▸ **Exercise objective**:
Copy exactly the lines from the first line of the records below through the line containing "left eye: (198, 58)", including both, and nothing else.

▸ **Pose estimation data**:

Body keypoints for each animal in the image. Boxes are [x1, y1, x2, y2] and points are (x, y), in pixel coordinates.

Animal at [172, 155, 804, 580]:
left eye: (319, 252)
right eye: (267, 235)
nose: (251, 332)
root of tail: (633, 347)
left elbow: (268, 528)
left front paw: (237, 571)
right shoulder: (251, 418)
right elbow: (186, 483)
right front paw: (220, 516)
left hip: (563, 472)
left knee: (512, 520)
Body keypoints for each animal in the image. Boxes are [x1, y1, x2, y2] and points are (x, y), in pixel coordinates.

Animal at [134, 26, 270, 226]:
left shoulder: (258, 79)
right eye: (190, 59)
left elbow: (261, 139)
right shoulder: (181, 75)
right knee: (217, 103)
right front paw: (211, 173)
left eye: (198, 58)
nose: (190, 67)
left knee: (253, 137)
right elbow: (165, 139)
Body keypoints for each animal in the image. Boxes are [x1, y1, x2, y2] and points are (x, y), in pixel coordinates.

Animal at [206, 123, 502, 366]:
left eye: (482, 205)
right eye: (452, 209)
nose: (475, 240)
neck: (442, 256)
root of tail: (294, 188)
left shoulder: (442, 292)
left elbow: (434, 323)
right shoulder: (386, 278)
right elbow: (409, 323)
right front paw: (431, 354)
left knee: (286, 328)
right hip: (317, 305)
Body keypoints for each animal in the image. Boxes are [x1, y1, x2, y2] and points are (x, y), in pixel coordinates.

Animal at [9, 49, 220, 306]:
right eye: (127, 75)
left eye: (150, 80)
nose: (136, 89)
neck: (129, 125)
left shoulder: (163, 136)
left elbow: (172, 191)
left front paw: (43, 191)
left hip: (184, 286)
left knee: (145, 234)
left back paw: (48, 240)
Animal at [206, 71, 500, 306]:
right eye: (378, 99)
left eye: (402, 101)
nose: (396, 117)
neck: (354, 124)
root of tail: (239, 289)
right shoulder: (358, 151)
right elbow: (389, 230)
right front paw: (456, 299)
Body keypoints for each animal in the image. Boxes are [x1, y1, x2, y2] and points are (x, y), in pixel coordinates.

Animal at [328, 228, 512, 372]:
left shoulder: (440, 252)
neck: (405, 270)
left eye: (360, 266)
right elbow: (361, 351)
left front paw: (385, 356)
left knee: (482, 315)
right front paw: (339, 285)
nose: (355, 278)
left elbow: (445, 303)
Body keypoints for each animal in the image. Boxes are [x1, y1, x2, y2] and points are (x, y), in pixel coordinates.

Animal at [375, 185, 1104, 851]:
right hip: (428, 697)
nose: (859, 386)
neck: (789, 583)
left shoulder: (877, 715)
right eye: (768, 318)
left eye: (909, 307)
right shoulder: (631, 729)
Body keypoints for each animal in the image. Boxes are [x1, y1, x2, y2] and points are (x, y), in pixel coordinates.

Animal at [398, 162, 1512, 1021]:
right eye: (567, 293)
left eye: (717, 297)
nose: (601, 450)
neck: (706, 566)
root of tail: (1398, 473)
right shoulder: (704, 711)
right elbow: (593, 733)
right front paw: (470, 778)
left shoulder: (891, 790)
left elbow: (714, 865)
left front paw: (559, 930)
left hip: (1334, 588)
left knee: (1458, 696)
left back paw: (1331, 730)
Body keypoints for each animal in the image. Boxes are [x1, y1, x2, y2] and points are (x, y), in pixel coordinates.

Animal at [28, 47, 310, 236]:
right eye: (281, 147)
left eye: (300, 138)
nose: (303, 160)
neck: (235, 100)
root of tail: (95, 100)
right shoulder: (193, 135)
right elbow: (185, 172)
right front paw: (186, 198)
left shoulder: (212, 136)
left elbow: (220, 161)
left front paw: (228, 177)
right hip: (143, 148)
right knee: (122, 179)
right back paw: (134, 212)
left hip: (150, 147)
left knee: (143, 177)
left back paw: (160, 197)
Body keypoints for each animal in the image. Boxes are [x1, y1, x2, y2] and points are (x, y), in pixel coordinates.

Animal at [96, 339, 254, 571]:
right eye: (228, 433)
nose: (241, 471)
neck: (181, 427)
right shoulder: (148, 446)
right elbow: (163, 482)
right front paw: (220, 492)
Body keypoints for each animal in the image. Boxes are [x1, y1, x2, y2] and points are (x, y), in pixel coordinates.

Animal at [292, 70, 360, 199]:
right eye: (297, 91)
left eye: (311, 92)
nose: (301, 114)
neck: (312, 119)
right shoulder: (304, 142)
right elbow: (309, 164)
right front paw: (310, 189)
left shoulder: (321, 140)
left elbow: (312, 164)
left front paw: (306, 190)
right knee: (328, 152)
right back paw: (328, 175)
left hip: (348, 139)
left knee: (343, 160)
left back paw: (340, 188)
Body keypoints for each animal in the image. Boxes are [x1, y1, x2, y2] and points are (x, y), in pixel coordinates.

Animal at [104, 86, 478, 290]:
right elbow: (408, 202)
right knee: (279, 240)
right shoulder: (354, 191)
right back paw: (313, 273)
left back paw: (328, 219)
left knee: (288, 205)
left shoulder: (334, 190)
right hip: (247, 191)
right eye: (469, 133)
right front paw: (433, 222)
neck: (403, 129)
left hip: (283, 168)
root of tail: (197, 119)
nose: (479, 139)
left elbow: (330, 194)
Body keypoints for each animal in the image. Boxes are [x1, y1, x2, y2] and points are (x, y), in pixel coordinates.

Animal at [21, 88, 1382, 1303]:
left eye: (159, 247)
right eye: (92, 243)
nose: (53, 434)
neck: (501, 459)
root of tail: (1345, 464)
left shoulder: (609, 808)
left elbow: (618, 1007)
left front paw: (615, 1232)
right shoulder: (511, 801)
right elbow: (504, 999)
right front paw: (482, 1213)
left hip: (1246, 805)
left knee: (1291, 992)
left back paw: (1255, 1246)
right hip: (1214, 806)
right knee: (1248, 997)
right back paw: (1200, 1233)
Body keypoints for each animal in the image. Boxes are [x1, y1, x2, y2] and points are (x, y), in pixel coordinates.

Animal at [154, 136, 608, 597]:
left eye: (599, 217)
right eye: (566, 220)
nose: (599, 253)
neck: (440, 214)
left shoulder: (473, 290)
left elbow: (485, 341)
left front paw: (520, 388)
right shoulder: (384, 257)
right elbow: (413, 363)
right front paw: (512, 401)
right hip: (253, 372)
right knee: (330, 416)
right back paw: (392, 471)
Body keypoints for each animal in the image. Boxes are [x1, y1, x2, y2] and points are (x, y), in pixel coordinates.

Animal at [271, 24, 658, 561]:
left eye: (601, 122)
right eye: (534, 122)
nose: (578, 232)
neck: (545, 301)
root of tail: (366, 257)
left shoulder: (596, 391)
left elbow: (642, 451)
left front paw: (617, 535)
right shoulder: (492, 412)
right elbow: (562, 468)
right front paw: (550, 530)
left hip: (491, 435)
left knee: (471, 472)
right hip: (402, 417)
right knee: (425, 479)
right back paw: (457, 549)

▸ **Output below**:
Body keypoints for each animal in the image. Boxes are [x1, y1, x2, y2] and points are (x, y), in pixel coordinates.

Animal at [172, 155, 804, 580]:
left eye: (319, 252)
right eye: (267, 235)
nose: (251, 332)
root of tail: (633, 347)
left elbow: (268, 528)
left front paw: (237, 571)
right shoulder: (251, 418)
right elbow: (186, 483)
right front paw: (220, 516)
left hip: (563, 472)
left knee: (512, 520)
Body keypoints for each animal in the image. Boxes are [x1, y1, x2, y2] and points are (x, y), in pixel coordinates.

Animal at [134, 26, 270, 226]:
left shoulder: (258, 79)
right eye: (190, 59)
left elbow: (261, 139)
right shoulder: (181, 75)
right knee: (217, 103)
right front paw: (211, 173)
left eye: (198, 58)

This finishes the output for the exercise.